Depuis plusieurs années, cette disposition alimente un contentieux particulièrement fourni devant les juridictions commerciales. Au cœur de ce contentieux de masse, se pose irrémédiablement la question du calcul de la durée de la relation commerciale établie entre les parties, autrefois partenaires, aujourd’hui adversaires.
En effet, afin d’évaluer le caractère brutal de la rupture, le juge s’attache à dessiner les contours de la relation commerciale. Il lui appartient notamment de prendre en compte la durée de la relation de façon à apprécier si le préavis donné par la partie souhaitant rompre la relation est suffisant.
Dans un arrêt du 15 septembre 2015, la Cour de cassation a apporté des précisions quant au calcul de la durée de la relation commerciale en cas de cession d’un fonds de commerce.
En l’espèce, une société avait pris en location-gérance un fonds de commerce de négoce de boissons le 1er octobre 2005, avant de l’acquérir le 30 mars 2006. Le 14 avril 2006, elle informait la société de transport assurant l’approvisionnement en boissons de ce fonds depuis plusieurs années de sa décision de mettre un terme à leur relation, celle-ci devenant effective à l’expiration d’un délai de quatre mois.

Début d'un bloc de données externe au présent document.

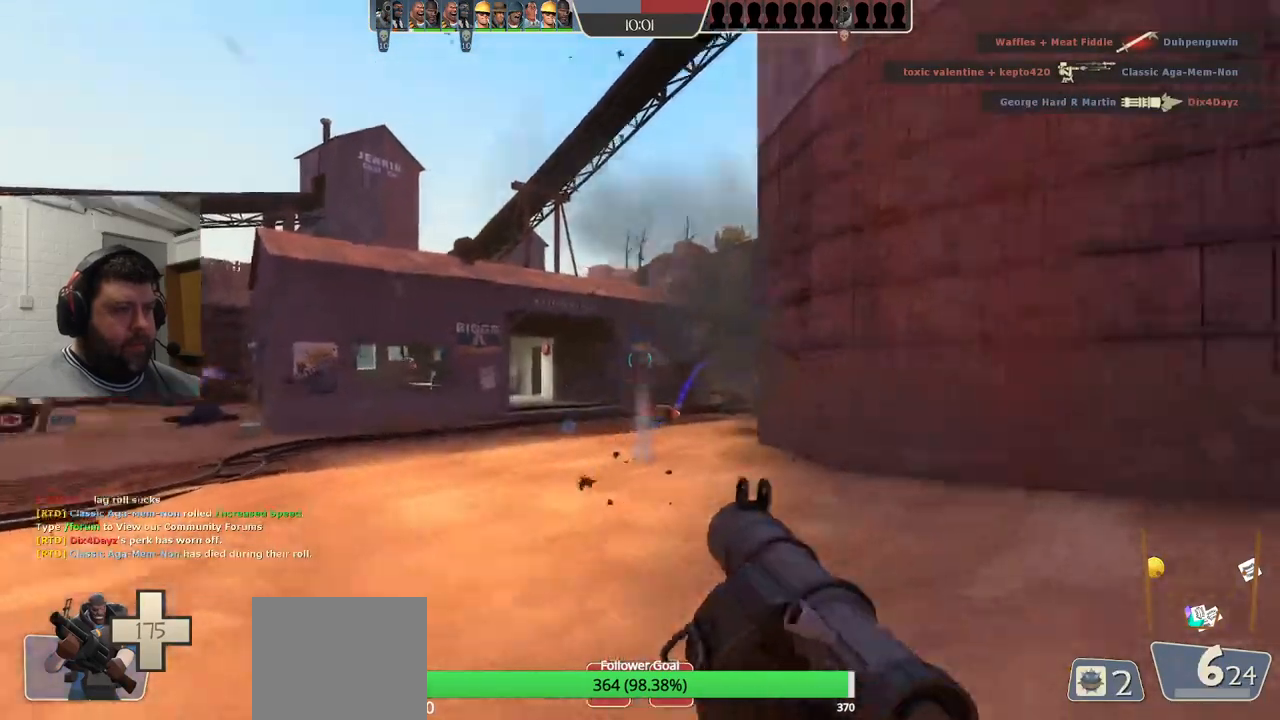
{"buttons": [], "left_stick": "up", "right_stick": "center", "events": [[67, "R2", "down"], [83, "left_stick", "down"], [117, "R2", "up"], [133, "left_stick", "down-left"], [233, "R2", "down"], [317, "R2", "up"], [367, "left_stick", "up"], [417, "R2", "down"], [483, "R2", "up"]]}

La société de transport l’avait alors assignée sur le fondement de l’article L. 442-6 5° du Code de commerce en paiement de dommages-intérêts pour rupture brutale de la relation commerciale établie. Elle estimait que le préavis de quatre mois donné était insuffisant et se prévalait pour ce faire des relations entretenues non seulement avec la société cessionnaire mais également avec la société cédante.
Confirmant la solution retenue par la Cour d’appel[1] , la Cour de cassation fait échec à l’argumentation de la société de transport en refusant de prendre en compte dans le calcul de la durée de la relation, les faits antérieurs au 1er octobre 2005, date de la prise en location-gérance du fonds par la société cessionnaire.
La Cour souligne que si la cession du fonds de commerce transfère au cessionnaire la propriété des éléments du fonds cédé, elle ne le substitue pas de plein droit au cédant dans les relations contractuelles et commerciales entretenues avec la société de transport. Elle retient par ailleurs que le fait que le cessionnaire ait confié, durant la location-gérance puis après l’acquisition du fonds, le transport à la même société que le cédant ne permet pas d’établir son intention de poursuivre la relation initialement nouée par son prédécesseur.
Le préavis de 4 mois donné par la société cessionnaire était donc suffisant, sa relation commerciale n’ayant duré que cinq mois et demi.
Ainsi, il apparait que le fait pour un cessionnaire de traiter avec le même partenaire que le cédant ne caractérise pas nécessairement son intention de poursuivre la relation antérieure et qu’à défaut d’une manifestation d’une telle intention, la durée de cette relation antérieure ne pourra être prise en compte afin d’évaluer le caractère brutal de la rupture.
La décision de ne pas faire peser sur le cessionnaire la durée de la relation commerciale antérieure du cédant avec le transporteur semble logique compte tenu de l’impact considérable qu’a la durée des relations commerciales sur la durée de préavis retenue par la jurisprudence.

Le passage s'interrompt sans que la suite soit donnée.